I wanted to tell you something ... and I think it's affected my whole life, and I don't know if I can tell it very well, but I've thought about it a lot of times.

I can tell how old I was because of where we lived - you know we moved all the time - and when I was just about two years old, I was walking down the street and having a hell of a lot of trouble because my shoelaces were untied and had come out of the holes, and every time I'd take a step I would step on one of those strings and stumble. And, you know, it was a major problem. A flat tire's nothing compared to that. And everybody who would pass would laugh and think it was so funny you know, me stumbling along.

And I passed a house, and there was a woman, and I remember that she was a little tongue-tied, sitting on a step. And she saw what was happening, and she called me in. And she spent about 20 minutes treating me like an adult, teaching me how - of course the ends were gone off the shoestrings - to twist the end and put it through the hole. Then we laced and unlaced my shoes three or four times until I knew how to do it, and then she taught me how to tie a knot. And we sat there for a while, and then I went along. And, as little as I was, I thought, "I'd like to be like that kind of person.
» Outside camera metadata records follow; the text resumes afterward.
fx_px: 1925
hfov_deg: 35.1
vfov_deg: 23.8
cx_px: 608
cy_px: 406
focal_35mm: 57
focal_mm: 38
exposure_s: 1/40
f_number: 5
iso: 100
I'd like to be like her." I think it influenced my entire life, a little thing.

And again I say, these little things that one does - considerate, compassionate, courageous - I guess it's pretty hard to be able to realize the impact they have."
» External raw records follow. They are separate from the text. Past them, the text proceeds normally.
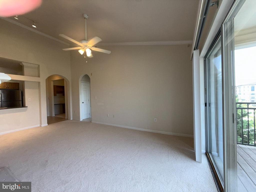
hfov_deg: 102.1
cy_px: 96
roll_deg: +1.4
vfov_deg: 85.7
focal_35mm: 14
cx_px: 128
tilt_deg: -1.5
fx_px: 104
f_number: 2.2
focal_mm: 2.22
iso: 64
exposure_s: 1/122
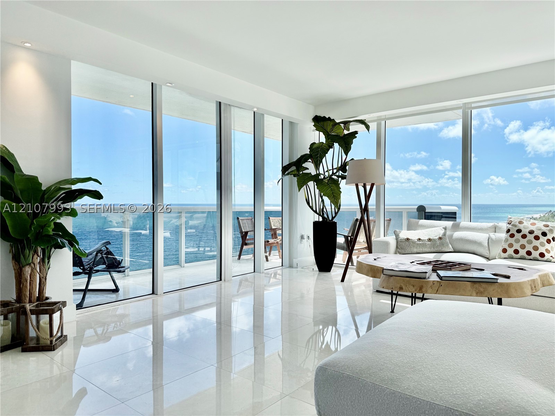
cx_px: 278
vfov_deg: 56.8
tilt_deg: -1.5
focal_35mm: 24
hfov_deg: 71.6
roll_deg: -0.1
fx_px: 385
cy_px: 208
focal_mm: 6.76
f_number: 1.78
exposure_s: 1/1949
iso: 80
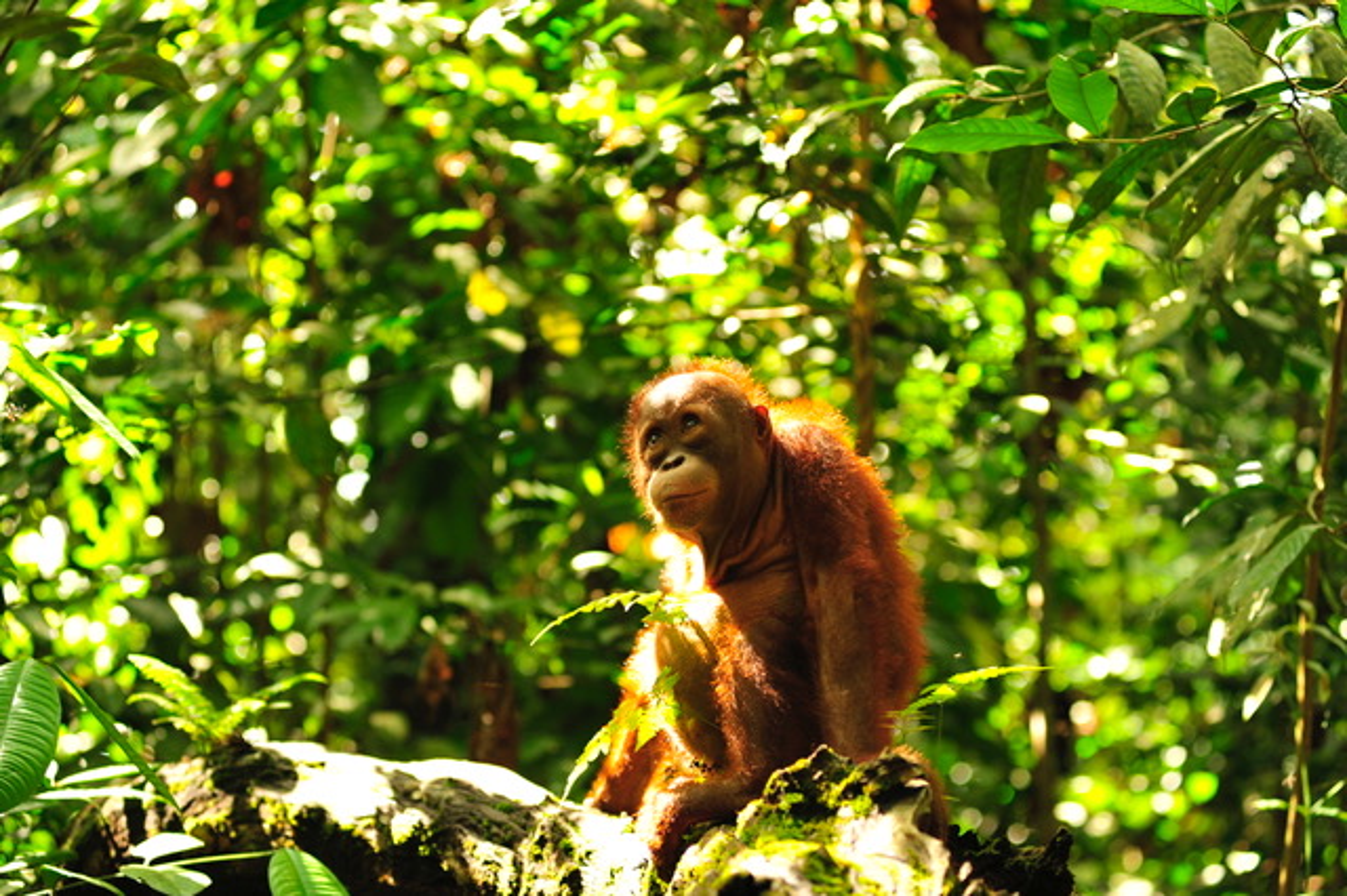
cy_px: 448
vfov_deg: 17.0
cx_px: 674
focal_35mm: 80
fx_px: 2992
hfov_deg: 25.4
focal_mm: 80
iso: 400
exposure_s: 1/80
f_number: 4.5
The families of father and son Powers moved back to Tucson and was visible at a program for the World Religion Day observance in 1972. Wife Mildred died in Tucson in 1973.

====Oklahoma City====
Powers was visible as part of the Baha’i community of Oklahoma City, Oklahoma which was profiled in April 1976 including being photographed, one of some 800 in the state and 45 adults in Oklahoma City.

Powers died there in December aged 76. He is buried at the Chapel Hill Memorial Gardens Cemetery.

==Legacy==

March 5, 2010 a rebroadcast of Powers' This I Believe episode was aired on The Bob Edwards Show. The event was marked in Bakersfield. The show remains available. In the presentation the commentators reviewed his forward thinking efforts and the wide scale of his reading across religions and they were struck by his pursuit of knowledge from an awareness of Lawrence of Arabia to actually reading the Qur'an, the way the Bahá'í quote "The earth is but one country and mankind its citizens" was emphasized in his life and was found when there were so few Bahá'ís around, and the way the New Testament inspired him to "put down his gun".